▸ **ACTIVITY**
An exact transcription of all the records below is required, without any images.

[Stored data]

= = = = =

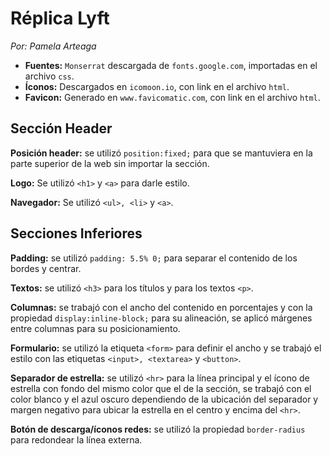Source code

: <h1>Réplica Lyft</h1>

*Por: Pamela Arteaga*

- **Fuentes:** `Monserrat` descargada de `fonts.google.com`, importadas en el archivo `css`.
- **Íconos:** Descargados en `icomoon.io`, con link en el archivo `html`.
- **Favicon:** Generado en `www.favicomatic.com`, con link en el archivo `html`.

<h2>Sección Header</h2>

**Posición header:** se utilizó `position:fixed;` para que se mantuviera en la parte superior de la web sin importar la sección.

**Logo:** Se utilizó `<h1>` y `<a>` para darle estilo.

**Navegador:** Se utilizó `<ul>, <li>` y `<a>`.


<h2>Secciones Inferiores</h2>

**Padding:** se utilizó `padding: 5.5% 0;` para separar el contenido de los bordes y centrar.

**Textos:** se utilizó `<h3>` para los títulos y para los textos `<p>`.

**Columnas:** se trabajó con el ancho del contenido en porcentajes y con la propiedad `display:inline-block;` para su alineación, se aplicó márgenes entre columnas para su posicionamiento.

**Formulario:** se utilizó la etiqueta `<form>` para definir el ancho y se trabajó el estilo con las etiquetas `<input>, <textarea>` y `<button>`. 

**Separador de estrella:** se utilizó `<hr>` para la línea principal y el ícono de estrella con fondo del mismo color que el de la sección, se trabajó con el color blanco y el azul oscuro dependiendo de la ubicación del separador y margen negativo para ubicar la estrella en el centro y encima del `<hr>`.

**Botón de descarga/íconos redes:** se utilizó la propiedad `border-radius` para redondear la línea externa.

= = = = =

▸ **RESPONSE AREA**
Source code

: <h1>Réplica Lyft</h1>

*Por: Pamela Arteaga*

- **Fuentes:** `Monserrat` descargada de `fonts.google.com`, importadas en el archivo `css`.
- **Íconos:** Descargados en `icomoon.io`, con link en el archivo `html`.
- **Favicon:** Generado en `www.favicomatic.com`, con link en el archivo `html`.

<h2>Sección Header</h2>

**Posición header:** se utilizó `position:fixed;` para que se mantuviera en la parte superior de la web sin importar la sección.

**Logo:** Se utilizó `<h1>` y `<a>` para darle estilo.

**Navegador:** Se utilizó `<ul>, <li>` y `<a>`.


<h2>Secciones Inferiores</h2>

**Padding:** se utilizó `padding: 5.5% 0;` para separar el contenido de los bordes y centrar.

**Textos:** se utilizó `<h3>` para los títulos y para los textos `<p>`.

**Columnas:** se trabajó con el ancho del contenido en porcentajes y con la propiedad `display:inline-block;` para su alineación, se aplicó márgenes entre columnas para su posicionamiento.

**Formulario:** se utilizó la etiqueta `<form>` para definir el ancho y se trabajó el estilo con las etiquetas `<input>, <textarea>` y `<button>`. 

**Separador de estrella:** se utilizó `<hr>` para la línea principal y el ícono de estrella con fondo del mismo color que el de la sección, se trabajó con el color blanco y el azul oscuro dependiendo de la ubicación del separador y margen negativo para ubicar la estrella en el centro y encima del `<hr>`.

**Botón de descarga/íconos redes:** se utilizó la propiedad `border-radius` para redondear la línea externa.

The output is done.